AİLE MAHKEMESİ TARİHİ : 04/03/2021 NUMARASI : 2020/597 ESAS 2021/189 KARAR DAVA KONUSU : Çocukla Kişisel İlişki Kurulması KARAR : Taraflar arasındaki davanın yapılan muhakemesi sonunda mahalli mahkemece verilen yukarıda tarihi ve numarası gösterilen hüküm istinaf edilmekle, dosya incelendi. GEREĞİ DÜŞÜNÜLDÜ: TARAFLARIN İDDİA VE SAVUNMALARININ ÖZETİ: Dava dilekçesi: Davacı dava dilekçesinde özetle; Tarafların anlaşmalı olarak boşandıklarını, müşterek çocuk Fatoş Naz'ın velayetinin babaya verildiğini, çocukla düzenlenen kişisel ilişkinin yeterli olmadığı gibi kişisel ilişki günlerinde de çocuğu görmesinin davalı tarafından engellendiğini belirterek kişisel ilişkinin genişletilerek yeniden düzenlenmesini talep etmiştir....

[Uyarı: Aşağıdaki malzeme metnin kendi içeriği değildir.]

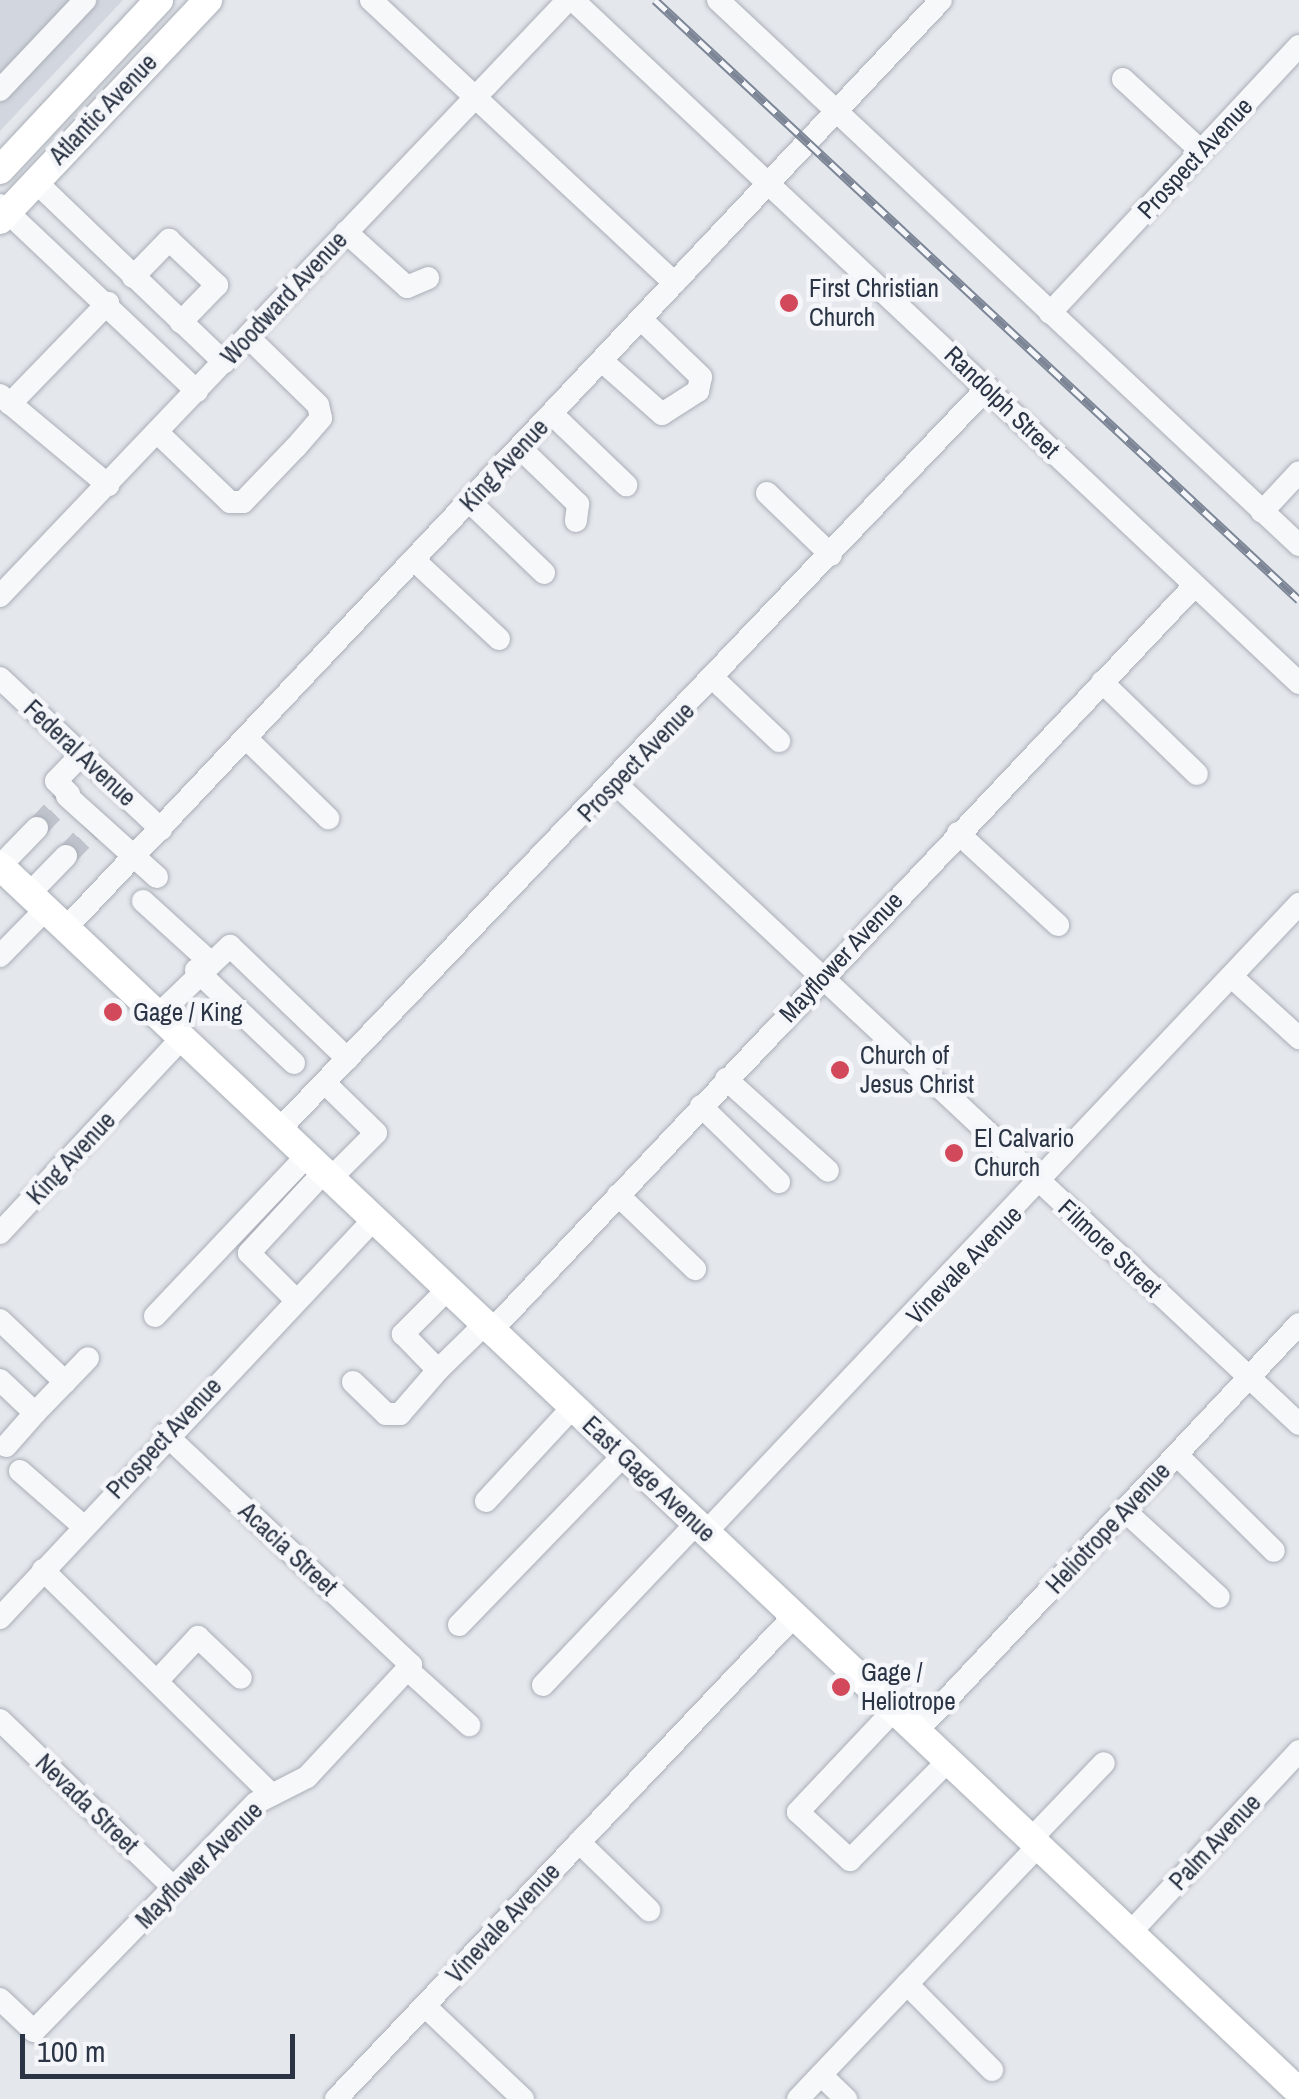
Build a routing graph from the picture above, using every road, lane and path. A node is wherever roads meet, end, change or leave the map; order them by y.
1 (85, 0) edge
2 (159, 0) edge
3 (208, 0) edge
4 (371, 0) edge
5 (570, 0) edge
6 (718, 0) edge
7 (942, 0) edge
8 (1299, 46) edge
9 (1123, 79) dead end
10 (0, 90) edge
11 (472, 99) junction
12 (836, 112) junction
13 (1201, 151) junction
14 (0, 170) edge
15 (34, 181) junction
16 (768, 183) junction
17 (3, 212) edge
18 (346, 232) junction
19 (133, 278) junction
20 (428, 278) dead end
21 (675, 283) junction
22 (108, 303) junction
23 (1050, 313) junction
24 (641, 319) junction
25 (181, 322) junction
26 (248, 336) junction
27 (602, 361) junction
28 (224, 362) junction
29 (987, 388) junction
30 (197, 390) junction
31 (5, 399) edge
32 (552, 414) junction
33 (157, 432) junction
34 (520, 448) junction
35 (1299, 472) edge
36 (108, 485) junction
37 (626, 485) dead end
38 (766, 492) dead end
39 (469, 502) junction
40 (1262, 512) junction
41 (576, 521) dead end
42 (1299, 545) edge
43 (831, 555) junction
44 (414, 560) junction
45 (544, 573) dead end
46 (1194, 586) junction
47 (0, 596) edge
48 (499, 639) dead end
49 (0, 678) edge
50 (714, 680) junction
51 (1102, 682) junction
52 (1299, 683) edge
53 (246, 738) junction
54 (779, 741) dead end
55 (82, 754) junction
56 (1197, 774) dead end
57 (616, 784) junction
58 (328, 818) dead end
59 (37, 828) tunnel mouth
60 (161, 829) junction
61 (958, 833) junction
62 (66, 856) tunnel mouth
63 (135, 856) junction
64 (0, 866) edge
65 (157, 877) dead end
66 (143, 901) dead end
67 (1299, 904) edge
68 (47, 910) junction
69 (1058, 925) dead end
70 (0, 956) edge
71 (203, 966) junction
72 (821, 977) junction
73 (1232, 977) junction
74 (158, 1015) junction
75 (182, 1038) junction
76 (1299, 1038) edge
77 (348, 1059) junction
78 (294, 1063) dead end
79 (726, 1078) junction
80 (325, 1082) junction
81 (700, 1106) junction
82 (279, 1130) junction
83 (320, 1169) junction
84 (828, 1171) dead end
85 (779, 1182) dead end
86 (1042, 1184) junction
87 (618, 1195) junction
88 (374, 1218) junction
89 (0, 1234) edge
90 (695, 1269) dead end
91 (448, 1289) junction
92 (295, 1300) junction
93 (156, 1316) dead end
94 (0, 1320) edge
95 (1299, 1324) edge
96 (488, 1327) junction
97 (88, 1358) dead end
98 (438, 1370) junction
99 (1249, 1376) junction
100 (0, 1380) edge
101 (66, 1382) junction
102 (353, 1382) dead end
103 (573, 1407) junction
104 (35, 1413) junction
105 (1299, 1424) edge
106 (166, 1434) junction
107 (6, 1446) dead end
108 (624, 1455) junction
109 (1177, 1455) junction
110 (20, 1471) dead end
111 (486, 1501) dead end
112 (1125, 1511) junction
113 (83, 1526) junction
114 (701, 1528) junction
115 (1274, 1551) dead end
116 (43, 1570) junction
117 (1219, 1597) dead end
118 (794, 1616) junction
119 (0, 1618) edge
120 (459, 1625) dead end
121 (409, 1667) junction
122 (241, 1678) dead end
123 (158, 1680) junction
124 (543, 1685) dead end
125 (894, 1710) junction
126 (0, 1720) edge
127 (470, 1725) dead end
128 (916, 1732) junction
129 (1299, 1751) edge
130 (948, 1761) junction
131 (1104, 1763) dead end
132 (271, 1794) junction
133 (580, 1842) junction
134 (1034, 1842) junction
135 (174, 1888) junction
136 (650, 1910) dead end
137 (1130, 1933) junction
138 (907, 1984) junction
139 (0, 1999) edge
140 (424, 2006) junction
141 (992, 2070) dead end
142 (821, 2076) junction
143 (1299, 2092) edge
144 (336, 2099) edge
145 (522, 2099) edge
146 (798, 2099) edge
147 (846, 2099) edge

1 - 10 street
2 - 14 main road, Atlantic Avenue
3 - 15 main road, Atlantic Avenue
4 - 11 street
5 - 11 street, Woodward Avenue
5 - 16 street, Randolph Street
6 - 12 street
7 - 12 street, King Avenue
8 - 13 street, Prospect Avenue
9 - 13 street
11 - 18 street, Woodward Avenue
11 - 21 street
12 - 16 street, King Avenue
12 - 23 street
13 - 23 street, Prospect Avenue
15 - 17 main road, Atlantic Avenue
15 - 19 street
16 - 21 street, King Avenue
16 - 29 street, Randolph Street
17 - 22 street
18 - 20 street
18 - 26 street, Woodward Avenue
19 - 25 street
19 - 25 street
21 - 24 street, King Avenue
22 - 30 street
22 - 31 street
23 - 40 street
24 - 27 street, King Avenue
24 - 27 street
25 - 28 street
26 - 28 street, Woodward Avenue
26 - 33 street
27 - 32 street, King Avenue
28 - 30 street, Woodward Avenue
29 - 43 street, Prospect Avenue
29 - 46 street, Randolph Street
30 - 33 street, Woodward Avenue
31 - 36 street
32 - 34 street, King Avenue
32 - 37 street
33 - 36 street, Woodward Avenue
34 - 39 street, King Avenue
34 - 41 street
35 - 40 street
36 - 47 street, Woodward Avenue
38 - 43 street
39 - 44 street, King Avenue
39 - 45 street
40 - 42 street
43 - 50 street, Prospect Avenue
44 - 48 street
44 - 53 street, King Avenue
46 - 51 street, Mayflower Avenue
46 - 52 street, Randolph Street
49 - 55 street, Federal Avenue
50 - 54 street
50 - 57 street, Prospect Avenue
51 - 56 street
51 - 61 street, Mayflower Avenue
53 - 58 street
53 - 60 street, King Avenue
55 - 60 street, Federal Avenue
55 - 63 street
57 - 72 street, Filmore Street
57 - 77 street, Prospect Avenue
59 - 64 street
60 - 63 street, King Avenue
61 - 69 street
61 - 72 street, Mayflower Avenue
62 - 68 street
63 - 65 street
63 - 68 street, King Avenue
64 - 68 main road, East Gage Avenue
66 - 71 street
67 - 73 street, Vinevale Avenue
68 - 70 street
68 - 74 main road, East Gage Avenue
71 - 74 street
71 - 77 street
71 - 78 street
72 - 79 street, Mayflower Avenue
72 - 86 street, Filmore Street
73 - 76 street
73 - 86 street, Vinevale Avenue
74 - 75 main road, East Gage Avenue
75 - 82 main road, East Gage Avenue
75 - 89 street, King Avenue
77 - 80 street, Prospect Avenue
79 - 81 street, Mayflower Avenue
79 - 84 street
80 - 82 street, Prospect Avenue
80 - 83 street
81 - 85 street
81 - 87 street, Mayflower Avenue
82 - 83 main road, East Gage Avenue
83 - 88 main road, East Gage Avenue
83 - 92 street
83 - 93 street
86 - 99 street, Filmore Street
86 - 114 street, Vinevale Avenue
87 - 90 street
87 - 96 street, Mayflower Avenue
88 - 91 main road, East Gage Avenue
88 - 92 street, Prospect Avenue
91 - 96 main road, East Gage Avenue
91 - 98 street
92 - 106 street, Prospect Avenue
94 - 101 street
95 - 99 street, Heliotrope Avenue
96 - 98 street, Mayflower Avenue
96 - 103 main road, East Gage Avenue
97 - 101 street
98 - 102 street, Mayflower Avenue
99 - 105 street, Filmore Street
99 - 109 street, Heliotrope Avenue
100 - 104 street
101 - 104 street
103 - 108 main road, East Gage Avenue
103 - 111 street
104 - 107 street
106 - 113 street, Prospect Avenue
106 - 121 street, Acacia Street
108 - 114 main road, East Gage Avenue
108 - 120 street
109 - 112 street, Heliotrope Avenue
109 - 115 street
110 - 113 street
112 - 117 street
112 - 128 street, Heliotrope Avenue
113 - 116 street, Prospect Avenue
114 - 118 main road, East Gage Avenue
114 - 124 street, Vinevale Avenue
116 - 119 street, Prospect Avenue
116 - 123 street
118 - 125 main road, East Gage Avenue
118 - 133 street, Vinevale Avenue
121 - 127 street, Acacia Street
121 - 132 street, Mayflower Avenue
122 - 123 street
123 - 132 street
125 - 128 main road, East Gage Avenue
125 - 130 street
126 - 135 street, Nevada Street
128 - 130 main road, East Gage Avenue
129 - 137 street, Palm Avenue
130 - 134 main road, East Gage Avenue
131 - 134 street
132 - 135 street, Mayflower Avenue
133 - 136 street
133 - 140 street, Vinevale Avenue
134 - 137 main road, East Gage Avenue
134 - 138 street
135 - 139 street, Mayflower Avenue
137 - 143 main road, East Gage Avenue
138 - 141 street
138 - 142 street
140 - 144 street, Vinevale Avenue
140 - 145 street
142 - 146 street
142 - 147 street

SAVUNMA: Davalı verdiği cevap dilekçesinde özetle, davanın hukuki yarar yokluğundan reddedilmesi gerektiğini, boşanma dosyasında kişisel ilişkinin düzenlendiğini, bu kararın üzerinden üç yıldan fazla süre geçmesine rağmen 2016 yılı Eylül ayı hariç çocuk ile kişisel ilişki için çaba gösterilmediğini, kasım ayında ve sömestr tatilinde çocuğu görmesi gerekmesine rağmen çocuğunun anne sevgisinden mahrum kalmaması için eylül ayında görüşmelerine müsaade ettiğini, iki gün kaldıktan sonra çocuğun isteği üzerine gidip çocuğu annesinden aldığını, çocuğun annesi ile görüşmek istemediğini, görüşmelerini engelleme veya kısıtlamasının söz konusu olmadığını, mahkeme aksi kanaatte olur ise kişisel ilişkinin davacının çocuğu bizzat gelip götürmesi şeklinde kurulmasını, bu nedenlerle davanın reddine, yargılama giderlerinin davacı üzerinde bırakılmasına karar verilmesini talep etmiştir....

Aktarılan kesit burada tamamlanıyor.